* Task requirements *
Please show all lines of the records that include "chair".

───

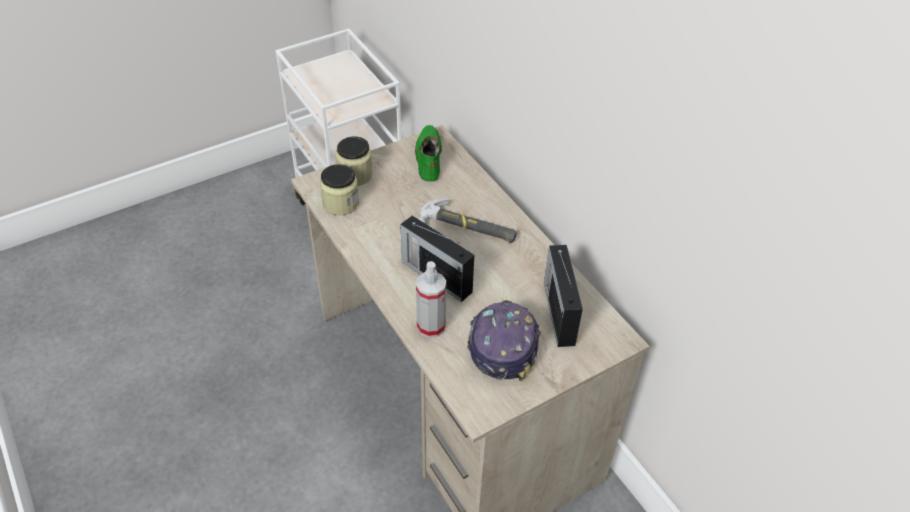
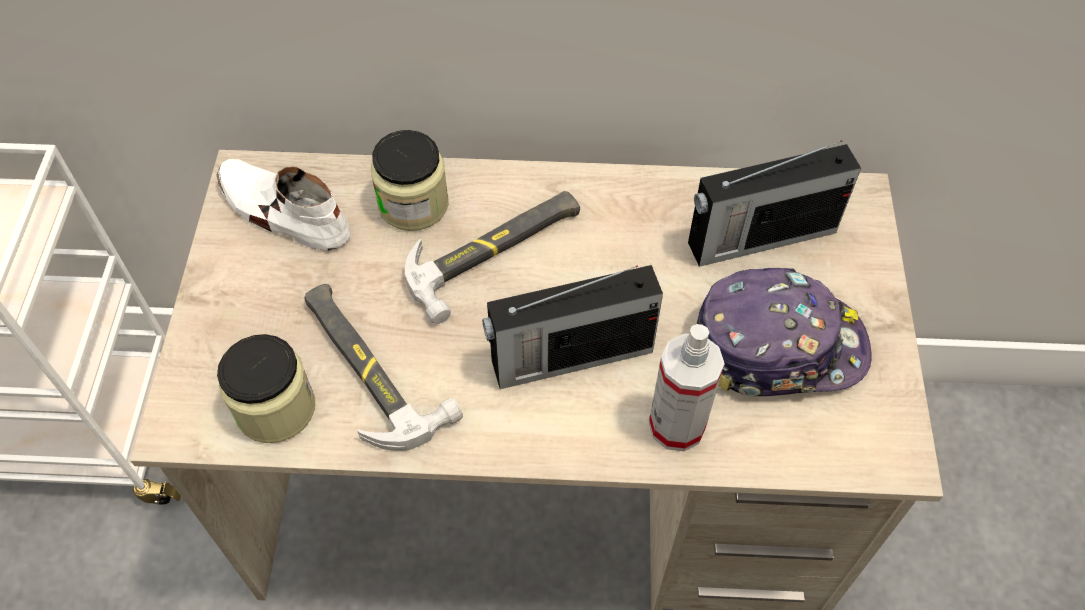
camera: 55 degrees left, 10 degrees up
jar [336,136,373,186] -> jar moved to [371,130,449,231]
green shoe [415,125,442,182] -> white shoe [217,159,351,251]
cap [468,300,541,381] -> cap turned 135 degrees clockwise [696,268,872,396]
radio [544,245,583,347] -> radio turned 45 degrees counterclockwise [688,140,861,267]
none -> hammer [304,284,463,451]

───

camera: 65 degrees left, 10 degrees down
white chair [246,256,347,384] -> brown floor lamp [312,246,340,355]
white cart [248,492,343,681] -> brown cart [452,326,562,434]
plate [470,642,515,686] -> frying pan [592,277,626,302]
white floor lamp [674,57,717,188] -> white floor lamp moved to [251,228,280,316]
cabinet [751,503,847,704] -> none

───

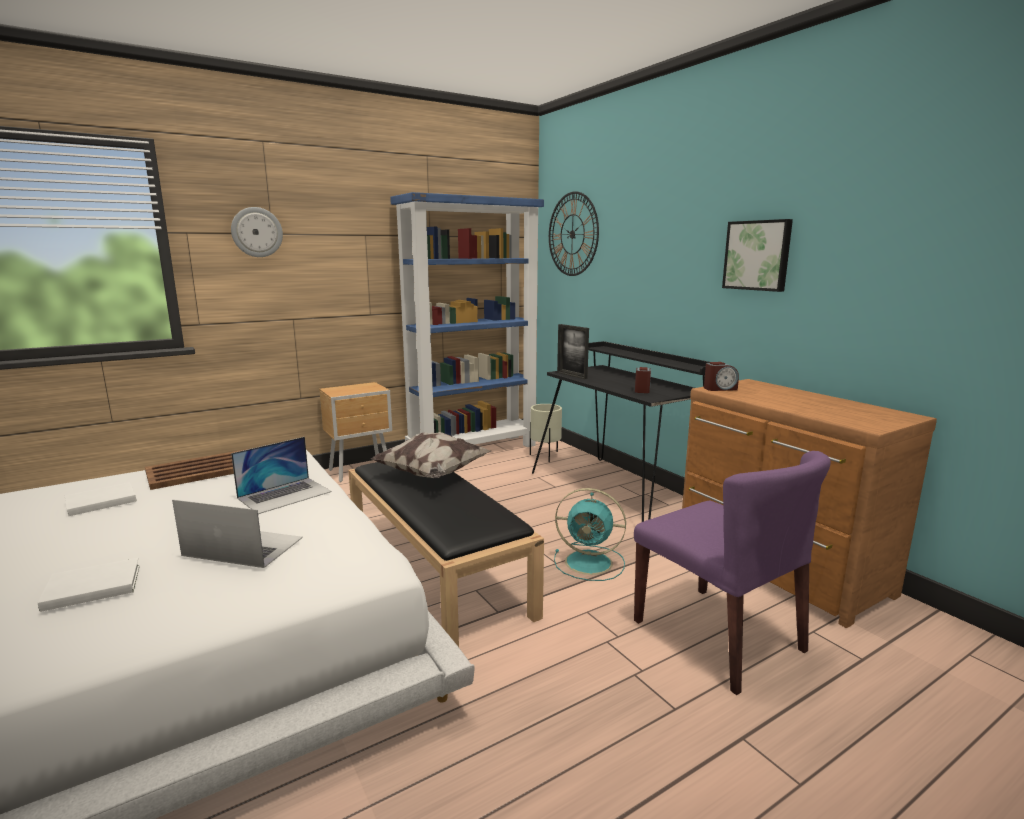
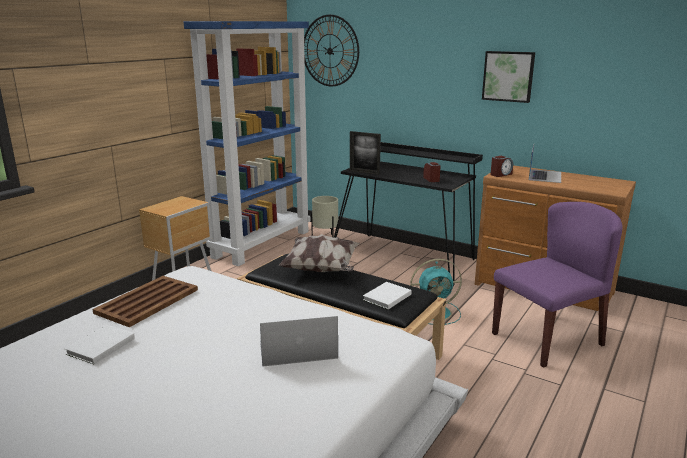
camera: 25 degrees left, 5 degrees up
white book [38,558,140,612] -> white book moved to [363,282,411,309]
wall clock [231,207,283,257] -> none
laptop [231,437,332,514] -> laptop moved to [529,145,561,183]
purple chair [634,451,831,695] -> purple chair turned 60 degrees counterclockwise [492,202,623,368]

───

* Answer space *
white chair [246,256,347,384] -> brown floor lamp [312,246,340,355]
purple chair [634,451,831,695] -> purple chair turned 60 degrees counterclockwise [492,202,623,368]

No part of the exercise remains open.